Hydraulic Force Calculator

Hydraulic force calculator for cylinder push and pull force

This hydraulic force calculator estimates how much linear force a hydraulic cylinder can produce from a given pressure and cylinder bore. The dominant real world intent is sizing and sanity checking a cylinder for a specific pushing task, like lifting a load, clamping, pressing, or moving a mechanism. If you know your system pressure and the cylinder bore, you can quickly estimate extension force, which is the force available when the piston is pushing out.

In practice, many people also need a realistic estimate of pull force (retraction force). Retraction force is usually lower because the piston’s effective area is reduced by the rod. That is why this page includes an optional rod diameter input. If you do not know the rod diameter, you can still get a useful extension estimate and a clear explanation of what is missing to refine the pull estimate.

To use the calculator, enter your system pressure and choose the correct unit (bar, psi, or MPa). Then enter the cylinder bore diameter and select mm or inches. Click Calculate force to see extension force in newtons (N), kilonewtons (kN), and metric ton force (tf). If you enter a rod diameter, the calculator also shows the estimated retraction force and the effective annulus area. You can also enter an overall efficiency percentage to account for losses from seals, friction, pressure drop, and real world operating conditions.

Assumptions and how to use this calculator

• This calculator uses the standard relationship: Force = Pressure × Area, applied to piston area for extension and annulus area for retraction.
• Pressure is treated as the effective pressure at the cylinder. If your gauge is far from the cylinder or you have high flow losses, actual force can be lower.
• If efficiency is left blank, a default of 90% is used to avoid unrealistic “perfect” force estimates in typical systems.
• Rod diameter is optional. If omitted, only extension force is calculated, because retraction force depends on the rod size.
• Results are static force estimates and do not include dynamic effects, shock loads, side loads, acceleration, or mechanical advantage from linkages.

Common questions

Why is my calculated force higher than what the machine can actually move?

The formula gives theoretical cylinder force at the stated pressure, but real machines have losses and extra resistance. Seal friction, pressure drop through valves and hoses, side loading on the rod, and the geometry of linkages can all reduce usable force at the point where work is done.
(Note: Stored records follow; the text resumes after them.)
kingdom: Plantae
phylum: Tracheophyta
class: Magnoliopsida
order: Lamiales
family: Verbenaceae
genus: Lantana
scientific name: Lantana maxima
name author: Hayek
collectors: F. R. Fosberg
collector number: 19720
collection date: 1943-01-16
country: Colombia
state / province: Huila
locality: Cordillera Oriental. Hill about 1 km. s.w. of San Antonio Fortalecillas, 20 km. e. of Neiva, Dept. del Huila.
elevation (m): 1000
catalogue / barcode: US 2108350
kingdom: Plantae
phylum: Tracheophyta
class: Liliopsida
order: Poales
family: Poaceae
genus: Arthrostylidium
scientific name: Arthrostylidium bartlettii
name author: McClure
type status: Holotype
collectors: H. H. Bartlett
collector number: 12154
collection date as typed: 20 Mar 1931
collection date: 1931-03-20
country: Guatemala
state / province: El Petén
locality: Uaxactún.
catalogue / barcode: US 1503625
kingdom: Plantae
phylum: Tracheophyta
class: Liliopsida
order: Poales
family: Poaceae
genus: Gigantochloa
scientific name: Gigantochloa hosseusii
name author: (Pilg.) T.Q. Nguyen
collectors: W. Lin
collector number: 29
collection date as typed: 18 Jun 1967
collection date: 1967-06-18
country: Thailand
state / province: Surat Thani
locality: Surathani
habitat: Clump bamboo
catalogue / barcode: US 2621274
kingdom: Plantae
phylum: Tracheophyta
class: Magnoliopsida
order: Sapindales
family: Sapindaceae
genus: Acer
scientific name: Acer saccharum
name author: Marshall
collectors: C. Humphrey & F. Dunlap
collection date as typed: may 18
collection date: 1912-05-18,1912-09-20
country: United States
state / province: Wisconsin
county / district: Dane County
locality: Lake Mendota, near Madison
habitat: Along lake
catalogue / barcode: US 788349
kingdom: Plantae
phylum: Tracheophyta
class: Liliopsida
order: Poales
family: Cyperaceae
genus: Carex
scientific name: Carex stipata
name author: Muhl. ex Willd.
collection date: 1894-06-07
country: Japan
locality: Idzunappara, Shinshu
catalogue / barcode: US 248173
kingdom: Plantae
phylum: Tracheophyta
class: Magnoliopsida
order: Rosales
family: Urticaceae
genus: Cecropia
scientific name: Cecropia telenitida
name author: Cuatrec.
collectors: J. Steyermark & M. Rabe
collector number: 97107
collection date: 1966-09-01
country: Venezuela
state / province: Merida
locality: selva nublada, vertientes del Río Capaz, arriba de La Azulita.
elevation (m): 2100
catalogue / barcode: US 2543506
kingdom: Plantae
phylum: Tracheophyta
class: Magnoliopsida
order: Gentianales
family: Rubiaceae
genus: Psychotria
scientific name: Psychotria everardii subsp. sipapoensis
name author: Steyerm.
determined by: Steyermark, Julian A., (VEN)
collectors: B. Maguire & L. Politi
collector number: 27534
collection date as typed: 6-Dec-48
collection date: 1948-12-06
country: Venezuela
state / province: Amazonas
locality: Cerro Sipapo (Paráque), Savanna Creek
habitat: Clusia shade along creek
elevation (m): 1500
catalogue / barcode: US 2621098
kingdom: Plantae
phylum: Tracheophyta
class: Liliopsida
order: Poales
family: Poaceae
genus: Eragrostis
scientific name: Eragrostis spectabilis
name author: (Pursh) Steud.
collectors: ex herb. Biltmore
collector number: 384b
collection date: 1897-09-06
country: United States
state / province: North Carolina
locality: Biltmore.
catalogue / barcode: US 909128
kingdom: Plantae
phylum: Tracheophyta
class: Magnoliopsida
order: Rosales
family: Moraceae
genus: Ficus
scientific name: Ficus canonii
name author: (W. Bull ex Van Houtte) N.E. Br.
Use the efficiency input to bring estimates closer to reality, and remember that the cylinder force is not the same as the force at the load if there is leverage involved.

What pressure should I enter: pump rating, relief setting, or gauge reading?

Use the pressure that the cylinder actually sees during the task. The pump’s maximum rating is not a working value. Relief setting is an upper limit and may not be reached. A gauge reading taken during the movement or pressing operation is usually the best choice. If you only know the relief setting, treat the result as a best case upper bound.

Do I need rod diameter to calculate force?

You only need rod diameter to estimate pull force (retraction). Extension force uses full piston area, which depends only on bore. If your decision is about pushing, clamping, or lifting on extension, bore and pressure are enough for a useful first estimate. If you care about pulling or retraction speed under load, add rod diameter when you can.

What does “ton force (tf)” mean, and how should I use it?

Ton force is a force unit based on the weight of a 1,000 kg mass under standard gravity. It can be useful for quick intuition in lifting and pressing contexts, but it is not mass. A 5 tf result means the cylinder can theoretically exert about five metric tons of force, not lift five tons safely in every configuration. Always apply safety factors and consider the full system design.

How can I improve accuracy without overcomplicating the inputs?

Use the most realistic pressure value for the actual task, and enter a reasonable efficiency. If you do not have test data, 85% to 90% is a sensible starting range for many practical systems. If retraction matters, measure or look up the rod diameter. If your machine uses linkages, calculate the mechanical advantage separately, because cylinder force is only one part of the force at the load.